Deep Freeze (Virgil Flowers #10)(33)



“The reason I ask is that if this . . . partner . . . killed her, he might want to make sure that nobody who knows about the relationship talks with the police. If he thinks you might know about it, you could be in trouble.”

“That’s ridiculous. Don’t go speaking poorly of the dead, either. She was a very successful businesswoman in Trippton. And if you start spreading this around—”

“It won’t hurt her a bit,” Virgil said. “You know why? Because she’s dead.”

“Virgil! Stop!”



They went back and forth for a couple of minutes, Moore insisting that she had no idea of who the B and D partner might be, Virgil nearly certain that she was lying. When there was no more to be said, he asked Moore about money. Moore said that Hemming was going through a midlife reassessment, that they’d talked extensively about the possibility of selling the bank.

“She controlled two-thirds of the bank stock through a trust. She owned a third of that outright herself, another third is owned by her sister, but the trust controls all of it and Gina controlled the trust. The other third of the stock is owned by probably a couple dozen people. Some of the others were pushing her to talk to Wells Fargo and U.S. Bank about selling out because a sale could generate a nice premium on top of what the stock was worth on the market.”

“Was she going to do that? Sell out?”

“I think she might have—but she hadn’t decided yet. The problem was, if she cashed out, she wouldn’t get much more from her investments than she was getting from salary at the bank. And she wouldn’t have the perks of being a bank president, either. There were two kinds of return in owning that bank stock: one was her salary, which she essentially set herself, and she did very well; the other is the power you have when you’re the biggest banker in town. That part, the power locally, would go away if she cashed out. The thinking was, she’d take four to five million out of the bank, there are other opportunities for somebody like her with four or five million in cash, and the bank was beginning to bore her.”

“What kind of opportunities?”

“Investments . . . moving out of Trippton. She has a condo down in Naples, Florida . . . If she hadn’t gotten involved with this reunion thing, she’d have been down there right now and would still be alive,” Moore said. “Anyway, she’d talked about moving down there, about the opportunities to meet eligible men. Not many of those in Trippton. Not desirable ones anyway.”

“Huh. I’ve been told that her sister will probably sell out. Should I be looking at one of the other stockholders who might have been anxious to move the sale along?” Virgil asked.

“Nah. The biggest of them has maybe a quarter million in stock. He might get three hundred thousand if Wells or U.S. Bank bought them out, and that’s before taxes. After taxes, the buyout would net him less than an additional forty thousand, more than he’d get from a private buyer. I know him and he doesn’t need the money.”

“No boyfriend that you know of, or will admit to, and not a stockholder. Who, then?”

“I don’t know enough about the murder—only rumors. Tell me about it,” she said.

Virgil told her about it—everything he had. When she’d heard him out, she said, “You know I was at the meeting the night she disappeared.”

“Yes. I have your name on a list. Most Athletic Girl.”

“I’ve been thinking about the people at the meeting and there’s not a single one of them that I’d suspect of killing her.

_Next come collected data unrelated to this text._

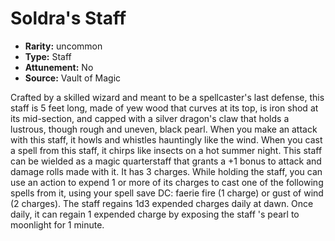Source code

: 
# Soldra's Staff

* **Rarity:** uncommon
* **Type:** Staff
* **Attunement:** No
* **Source:** Vault of Magic


Crafted by a skilled wizard and meant to be a spellcaster's last defense, this staff is 5 feet long, made of yew wood that curves at its top, is iron shod at its mid-section, and capped with a silver dragon's claw that holds a lustrous, though rough and uneven, black pearl. When you make an attack with this staff, it howls and whistles hauntingly like the wind. When you cast a spell from this staff, it chirps like insects on a hot summer night. This staff can be wielded as a magic quarterstaff that grants a +1 bonus to attack and damage rolls made with it. It has 3 charges. While holding the staff, you can use an action to expend 1 or more of its charges to cast one of the following spells from it, using your spell save DC: faerie fire (1 charge) or gust of wind (2 charges). The staff regains 1d3 expended charges daily at dawn. Once daily, it can regain 1 expended charge by exposing the staff 's pearl to moonlight for 1 minute.
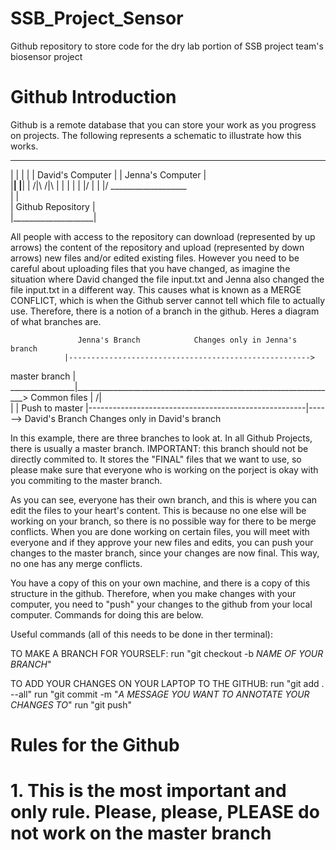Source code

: # SSB_Project_Sensor
Github repository to store code for the dry lab portion of SSB project team's biosensor project

# Github Introduction
Github is a remote database that you can store your work as you progress on projects. The following represents a schematic to illustrate how this works.
 ______________________         _______________________
|                      |       |                      |
| David's Computer     |       |   Jenna's Computer   |   
|______________________|       |______________________|
                  |  /|\        /|\ |
                  |   |          |  | 
                 \|/  |          | \|/
                 ___________________           
                |                    |         
                | Github Repository  |           
                |____________________|

All people with access to the repository can download (represented by up arrows) the content of the repository and upload (represented by down arrows) new files and/or edited existing files. However you need to be careful about uploading files that you have changed, as imagine the situation where David changed the file input.txt and Jenna also changed the file input.txt in a different way. This causes what is known as a MERGE CONFLICT, which is when the Github server cannot tell which file to actually use. Therefore, there is a notion of a branch in the github. Heres a diagram of what branches are.

                   Jenna's Branch            Changes only in Jenna's branch
                |------------------------------------------------------> 
master branch   |
________________|_________________________________________________________________>
 Common files   |                                                     /|\
                |                                                      |  Push to master
                |------------------------------------------------------|------> 
                    David's Branch           Changes only in David's branch

In this example, there are three branches to look at. In all Github Projects, there is usually a master branch. IMPORTANT: this branch should not be directly commited to. It stores the "FINAL" files that we want to use, so please make sure that everyone who is working on the porject is okay with you commiting to the master branch. 

As you can see, everyone has their own branch, and this is where you can edit the files to your heart's content. This is because no one else will be working on your branch, so there is no possible way for there to be merge conflicts. When you are done working on certain files, you will meet with everyone and if they approve your new files and edits, you can push your changes to the master branch, since your changes are now final. This way, no one has any merge conflicts.

You have a copy of this on your own machine, and there is a copy of this structure in the github. Therefore, when you make changes with your computer, you need to "push" your changes to the github from your local computer. Commands for doing this are below.

Useful commands (all of this needs to be done in ther terminal):

TO MAKE A BRANCH FOR YOURSELF:
run "git checkout -b *NAME OF YOUR BRANCH*"

TO ADD YOUR CHANGES ON YOUR LAPTOP TO THE GITHUB:
run "git add . --all"
run "git commit -m "*A MESSAGE YOU WANT TO ANNOTATE YOUR CHANGES TO*"
run "git push"


# Rules for the Github
# 1. This is the most important and only rule. Please, please, PLEASE do not work on the master branch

If she was killed that night—”

“She almost certainly was,” Virgil said.

“—it was somebody who showed up later.”

“That doesn’t help much,” Virgil said.

She shrugged. “That’s the way it is.”

When Virgil got up to leave, he said, “I’ll tell you, Margot, I believe you’re lying about knowing her B and D friend.” She opened her mouth to protest, but Virgil held up a hand. “I’m not going to argue about it because I’ve got no proof. If you deliberately withhold information I need to conduct this investigation, you could find yourself with deep legal problems. If the killer knows that you know about him . . . you could be in even more trouble.”

She said nothing for a moment, then asked, “Do you have a card?”

“Yes.” He fished one out of a pocket, wrote his cell number on the back of it, and said, “The sooner you call, the better. Don’t wait until it’s too late.”





TWELVE Lucy Cheever was standing in the glass cage of the manager’s office at Cheever Chevrolet when Virgil went by on his way to interview Hiners at the bank. She recognized his 4Runner because, for one thing, it was probably the only 4Runner in town.

“There goes Virgil Flowers. I wonder what he’s finding out?”

Elroy Cheever sat behind a wide metal desk, going through a stack of invoices. He was a big man, easily large enough to carry a hundred-and-fifty-pound woman down to the effluent outflow and throw her in. He also had a ferocious five o’clock shadow, even early in the morning. When put together with his large square jaw, he looked like an enforcer for the mob.

“Nothing about us,” Elroy Cheever said.

“He might think it’s suspicious that Gina Hemming looked like she was going to turn us down for a business loan and, two minutes later, she gets killed,” Lucy Cheever said. She chewed on her lip for a moment, then said, “Wonder if she told Marv Hiners? Marv all but said we were clear for it.”